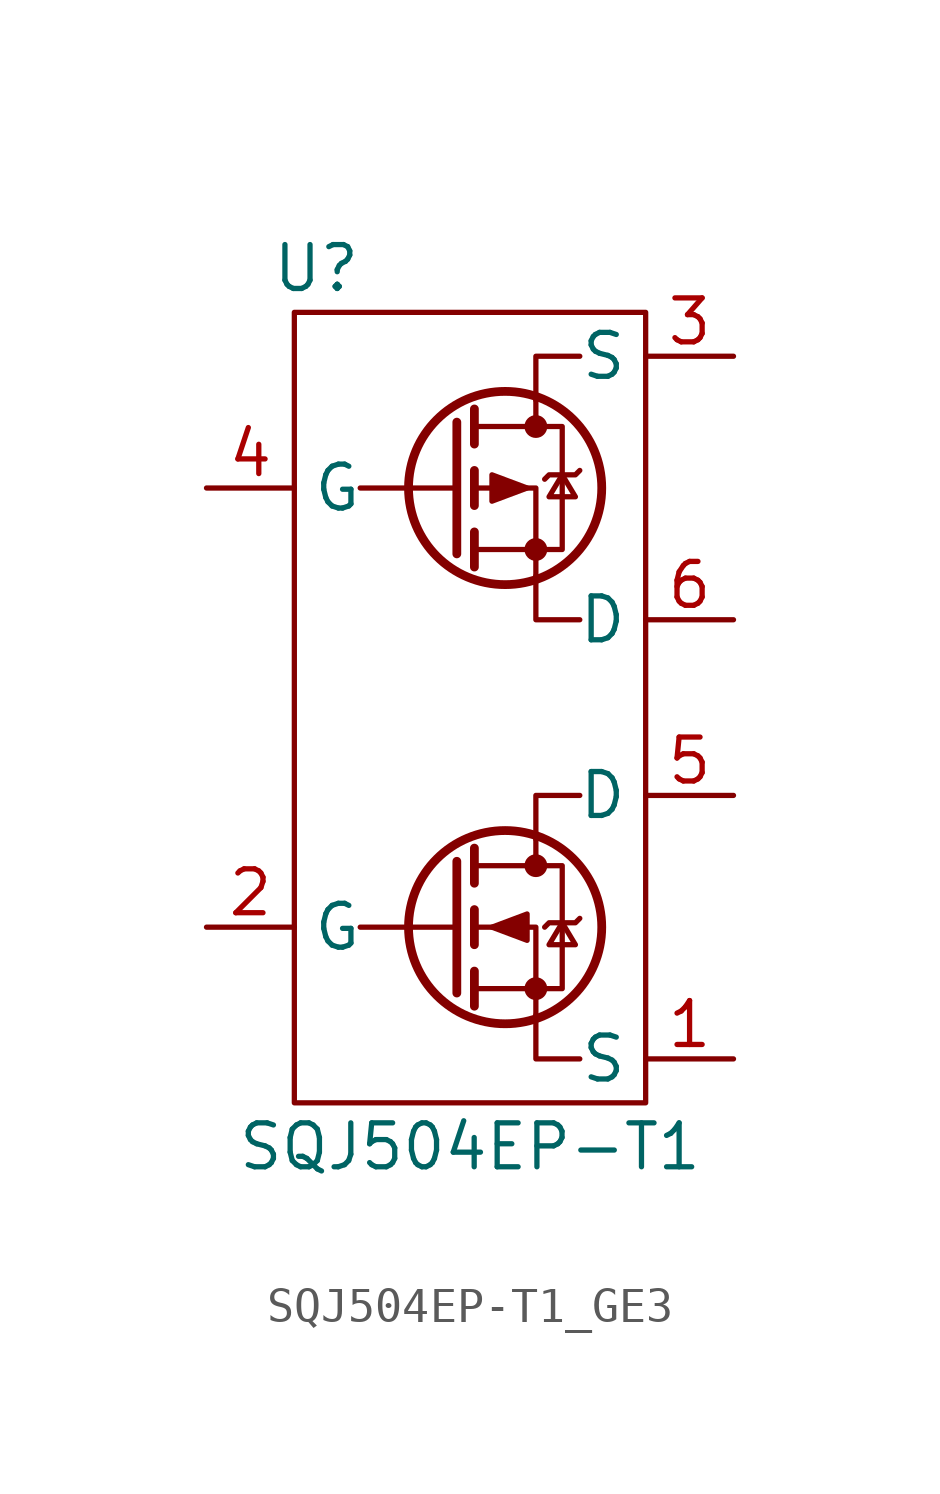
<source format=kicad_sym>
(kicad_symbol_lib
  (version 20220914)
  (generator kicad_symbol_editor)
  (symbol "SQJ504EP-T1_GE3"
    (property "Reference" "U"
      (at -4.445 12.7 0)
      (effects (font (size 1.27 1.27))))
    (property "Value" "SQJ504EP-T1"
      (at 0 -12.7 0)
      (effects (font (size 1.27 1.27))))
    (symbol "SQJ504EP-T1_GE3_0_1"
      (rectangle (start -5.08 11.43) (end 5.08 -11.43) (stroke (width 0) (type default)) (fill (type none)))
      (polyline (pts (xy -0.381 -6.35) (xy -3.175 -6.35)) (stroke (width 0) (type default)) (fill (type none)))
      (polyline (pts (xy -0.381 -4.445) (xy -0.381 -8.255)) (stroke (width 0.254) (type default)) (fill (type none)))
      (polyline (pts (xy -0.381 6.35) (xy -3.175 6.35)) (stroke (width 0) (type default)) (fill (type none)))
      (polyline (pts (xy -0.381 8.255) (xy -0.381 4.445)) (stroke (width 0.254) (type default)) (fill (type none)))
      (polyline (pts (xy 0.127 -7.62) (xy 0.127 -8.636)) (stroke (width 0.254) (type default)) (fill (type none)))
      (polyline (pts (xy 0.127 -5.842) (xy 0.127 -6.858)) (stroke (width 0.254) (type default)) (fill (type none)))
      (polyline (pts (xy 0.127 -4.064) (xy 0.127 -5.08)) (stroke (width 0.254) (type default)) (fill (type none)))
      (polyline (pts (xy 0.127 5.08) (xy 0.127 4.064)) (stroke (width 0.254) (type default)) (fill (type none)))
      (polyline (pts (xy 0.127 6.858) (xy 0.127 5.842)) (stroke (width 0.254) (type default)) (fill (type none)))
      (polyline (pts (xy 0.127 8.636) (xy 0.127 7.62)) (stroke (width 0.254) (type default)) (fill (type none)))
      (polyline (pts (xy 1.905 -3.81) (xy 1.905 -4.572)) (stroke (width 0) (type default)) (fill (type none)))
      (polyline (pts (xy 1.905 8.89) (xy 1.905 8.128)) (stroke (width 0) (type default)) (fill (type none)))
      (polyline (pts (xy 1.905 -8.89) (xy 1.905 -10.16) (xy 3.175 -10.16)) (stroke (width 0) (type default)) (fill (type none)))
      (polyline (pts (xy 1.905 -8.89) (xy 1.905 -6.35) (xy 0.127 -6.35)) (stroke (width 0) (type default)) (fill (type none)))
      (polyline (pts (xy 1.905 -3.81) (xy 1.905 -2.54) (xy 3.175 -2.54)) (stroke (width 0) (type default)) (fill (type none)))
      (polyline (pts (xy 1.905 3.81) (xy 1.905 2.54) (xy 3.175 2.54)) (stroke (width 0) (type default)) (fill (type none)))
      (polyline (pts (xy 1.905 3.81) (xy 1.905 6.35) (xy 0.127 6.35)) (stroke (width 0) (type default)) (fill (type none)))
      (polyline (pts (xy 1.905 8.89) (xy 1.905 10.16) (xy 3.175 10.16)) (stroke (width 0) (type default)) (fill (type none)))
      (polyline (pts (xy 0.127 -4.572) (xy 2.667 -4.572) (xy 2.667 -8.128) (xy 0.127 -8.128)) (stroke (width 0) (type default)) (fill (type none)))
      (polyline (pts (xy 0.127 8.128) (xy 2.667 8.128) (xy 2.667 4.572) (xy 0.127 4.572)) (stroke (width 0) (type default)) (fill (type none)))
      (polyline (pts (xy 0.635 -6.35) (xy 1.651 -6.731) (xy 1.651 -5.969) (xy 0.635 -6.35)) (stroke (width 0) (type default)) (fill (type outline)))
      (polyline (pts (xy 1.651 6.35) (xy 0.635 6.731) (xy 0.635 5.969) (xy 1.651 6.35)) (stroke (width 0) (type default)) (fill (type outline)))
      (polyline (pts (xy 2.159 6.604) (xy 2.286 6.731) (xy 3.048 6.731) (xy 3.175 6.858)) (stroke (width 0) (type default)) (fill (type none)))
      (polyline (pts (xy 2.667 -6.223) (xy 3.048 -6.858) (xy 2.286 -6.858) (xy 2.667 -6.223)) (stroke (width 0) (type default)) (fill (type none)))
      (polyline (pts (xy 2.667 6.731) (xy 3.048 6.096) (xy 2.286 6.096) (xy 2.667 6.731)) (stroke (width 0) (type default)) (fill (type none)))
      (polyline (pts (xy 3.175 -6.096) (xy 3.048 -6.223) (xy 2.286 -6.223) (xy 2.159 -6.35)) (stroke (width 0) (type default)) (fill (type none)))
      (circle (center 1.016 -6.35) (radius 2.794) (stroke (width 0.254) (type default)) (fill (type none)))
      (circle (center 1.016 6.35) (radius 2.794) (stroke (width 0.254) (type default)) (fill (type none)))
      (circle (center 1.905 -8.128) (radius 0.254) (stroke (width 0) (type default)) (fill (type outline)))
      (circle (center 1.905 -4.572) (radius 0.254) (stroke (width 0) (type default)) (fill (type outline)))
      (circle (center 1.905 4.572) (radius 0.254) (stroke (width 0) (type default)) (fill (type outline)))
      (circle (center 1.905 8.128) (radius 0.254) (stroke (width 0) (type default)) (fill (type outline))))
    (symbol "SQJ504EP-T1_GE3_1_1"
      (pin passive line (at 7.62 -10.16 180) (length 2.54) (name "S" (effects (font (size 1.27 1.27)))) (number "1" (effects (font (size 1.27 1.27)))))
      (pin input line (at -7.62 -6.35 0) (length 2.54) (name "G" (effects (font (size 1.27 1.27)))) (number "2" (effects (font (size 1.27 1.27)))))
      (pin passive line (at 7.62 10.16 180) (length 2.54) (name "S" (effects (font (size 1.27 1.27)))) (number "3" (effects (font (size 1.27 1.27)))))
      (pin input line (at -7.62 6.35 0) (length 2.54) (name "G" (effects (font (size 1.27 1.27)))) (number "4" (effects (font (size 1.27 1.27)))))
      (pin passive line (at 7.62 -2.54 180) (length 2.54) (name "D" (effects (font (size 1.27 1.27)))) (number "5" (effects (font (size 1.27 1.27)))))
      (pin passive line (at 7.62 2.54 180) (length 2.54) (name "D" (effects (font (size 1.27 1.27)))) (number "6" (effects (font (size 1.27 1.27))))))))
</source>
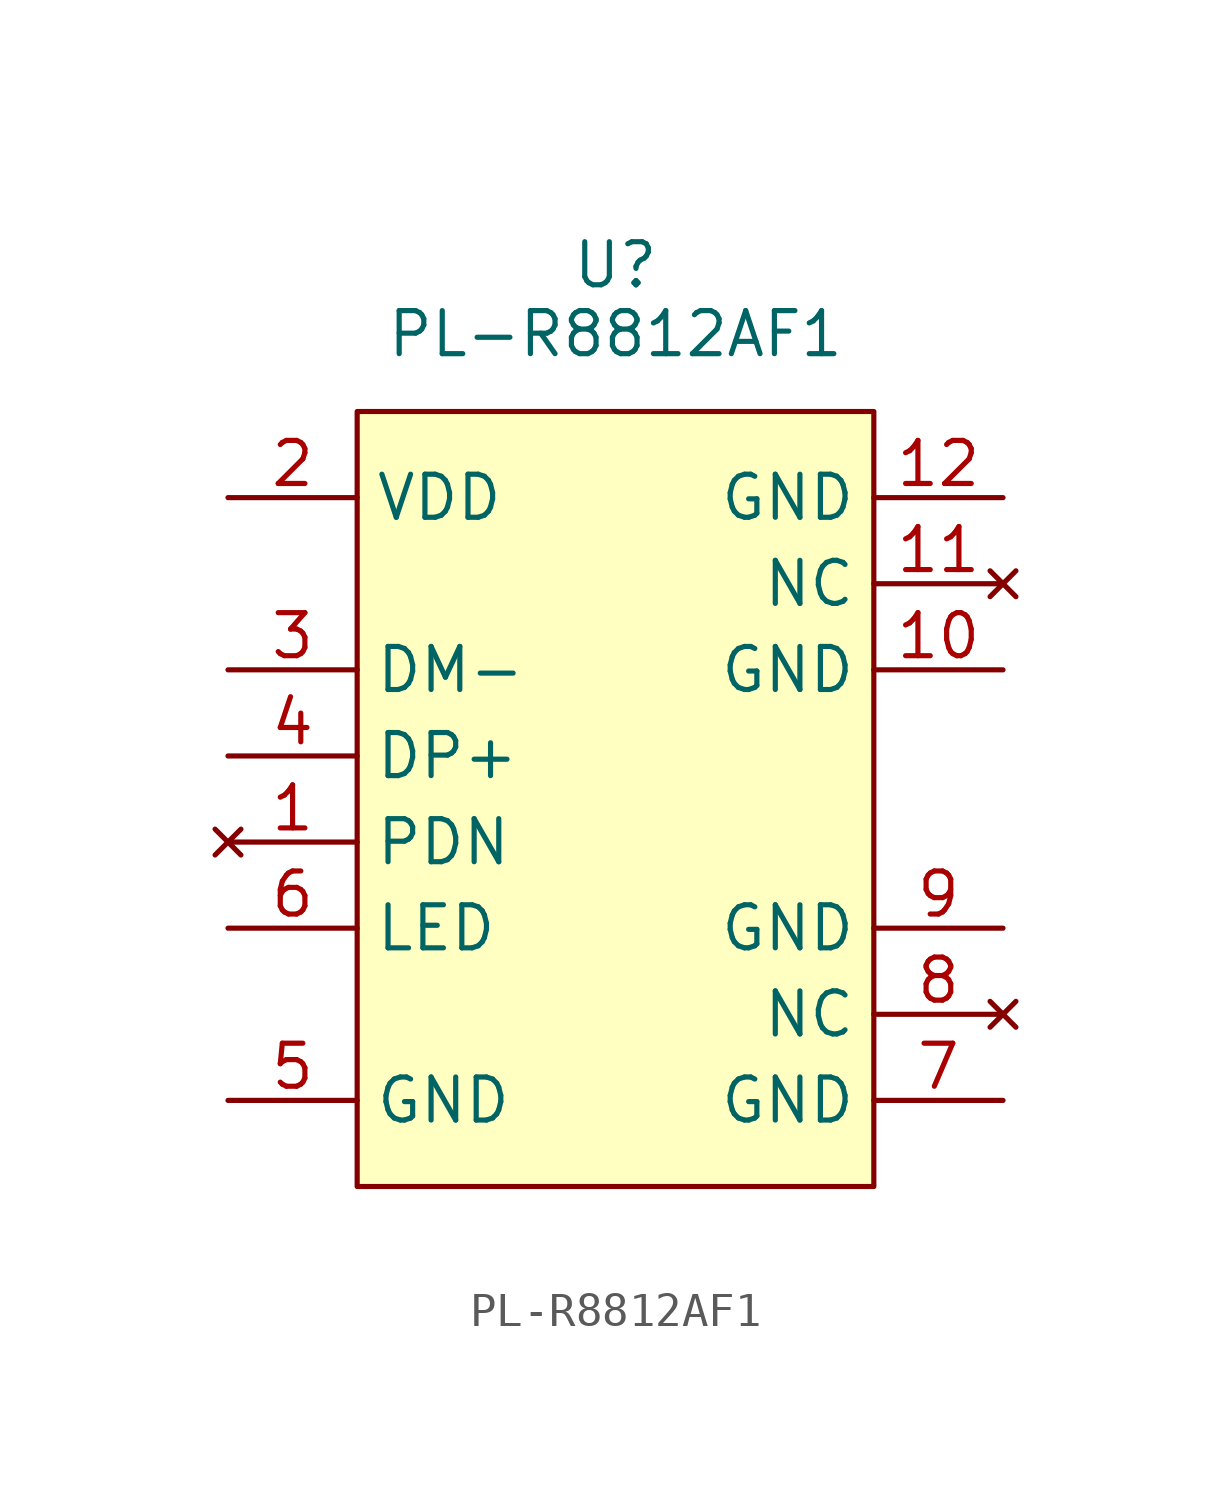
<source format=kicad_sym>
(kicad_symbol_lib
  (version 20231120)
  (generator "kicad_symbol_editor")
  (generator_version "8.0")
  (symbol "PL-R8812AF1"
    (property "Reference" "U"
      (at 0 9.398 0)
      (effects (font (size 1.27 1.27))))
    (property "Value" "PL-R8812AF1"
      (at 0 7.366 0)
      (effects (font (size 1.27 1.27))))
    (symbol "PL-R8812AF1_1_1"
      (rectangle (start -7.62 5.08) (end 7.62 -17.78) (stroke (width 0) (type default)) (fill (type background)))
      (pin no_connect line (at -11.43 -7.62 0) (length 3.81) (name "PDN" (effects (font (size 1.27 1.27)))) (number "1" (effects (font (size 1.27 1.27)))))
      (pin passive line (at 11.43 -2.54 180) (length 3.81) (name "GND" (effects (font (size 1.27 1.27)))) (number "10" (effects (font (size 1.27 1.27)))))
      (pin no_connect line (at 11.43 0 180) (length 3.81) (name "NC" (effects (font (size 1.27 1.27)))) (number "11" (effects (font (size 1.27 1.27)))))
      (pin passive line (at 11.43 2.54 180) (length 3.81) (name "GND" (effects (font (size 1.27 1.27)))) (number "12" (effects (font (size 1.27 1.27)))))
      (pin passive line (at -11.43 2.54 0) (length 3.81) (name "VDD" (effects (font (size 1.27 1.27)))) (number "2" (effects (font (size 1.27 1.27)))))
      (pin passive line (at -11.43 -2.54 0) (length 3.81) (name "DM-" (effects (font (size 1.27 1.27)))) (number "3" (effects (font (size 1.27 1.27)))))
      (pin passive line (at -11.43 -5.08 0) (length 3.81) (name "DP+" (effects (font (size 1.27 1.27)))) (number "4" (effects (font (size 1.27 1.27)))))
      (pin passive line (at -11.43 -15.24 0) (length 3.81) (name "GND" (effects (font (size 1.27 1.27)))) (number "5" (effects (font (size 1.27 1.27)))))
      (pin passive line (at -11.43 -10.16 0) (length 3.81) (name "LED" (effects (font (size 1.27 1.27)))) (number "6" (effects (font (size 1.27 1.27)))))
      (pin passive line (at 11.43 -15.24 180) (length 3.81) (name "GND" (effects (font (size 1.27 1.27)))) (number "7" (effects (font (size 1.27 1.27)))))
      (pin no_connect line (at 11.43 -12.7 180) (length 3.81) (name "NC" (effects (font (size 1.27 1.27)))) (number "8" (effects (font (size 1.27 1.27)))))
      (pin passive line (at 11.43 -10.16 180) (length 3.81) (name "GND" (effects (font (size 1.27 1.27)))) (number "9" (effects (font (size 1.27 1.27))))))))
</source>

—————

§ **BRIEF**
Restate word for word the lines in the material above from the one with "(polyline (pts (xy 0.127 5.08)" to the one with "(polyline (pts (xy 1.905 -8.89) (xy 1.905 -10.16)"; both of those lines count, and nothing else does.

§ **EXERCISE SOLUTION**
      (polyline (pts (xy 0.127 5.08) (xy 0.127 4.064)) (stroke (width 0.254) (type default)) (fill (type none)))
      (polyline (pts (xy 0.127 6.858) (xy 0.127 5.842)) (stroke (width 0.254) (type default)) (fill (type none)))
      (polyline (pts (xy 0.127 8.636) (xy 0.127 7.62)) (stroke (width 0.254) (type default)) (fill (type none)))
      (polyline (pts (xy 1.905 -3.81) (xy 1.905 -4.572)) (stroke (width 0) (type default)) (fill (type none)))
      (polyline (pts (xy 1.905 8.89) (xy 1.905 8.128)) (stroke (width 0) (type default)) (fill (type none)))
      (polyline (pts (xy 1.905 -8.89) (xy 1.905 -10.16) (xy 3.175 -10.16)) (stroke (width 0) (type default)) (fill (type none)))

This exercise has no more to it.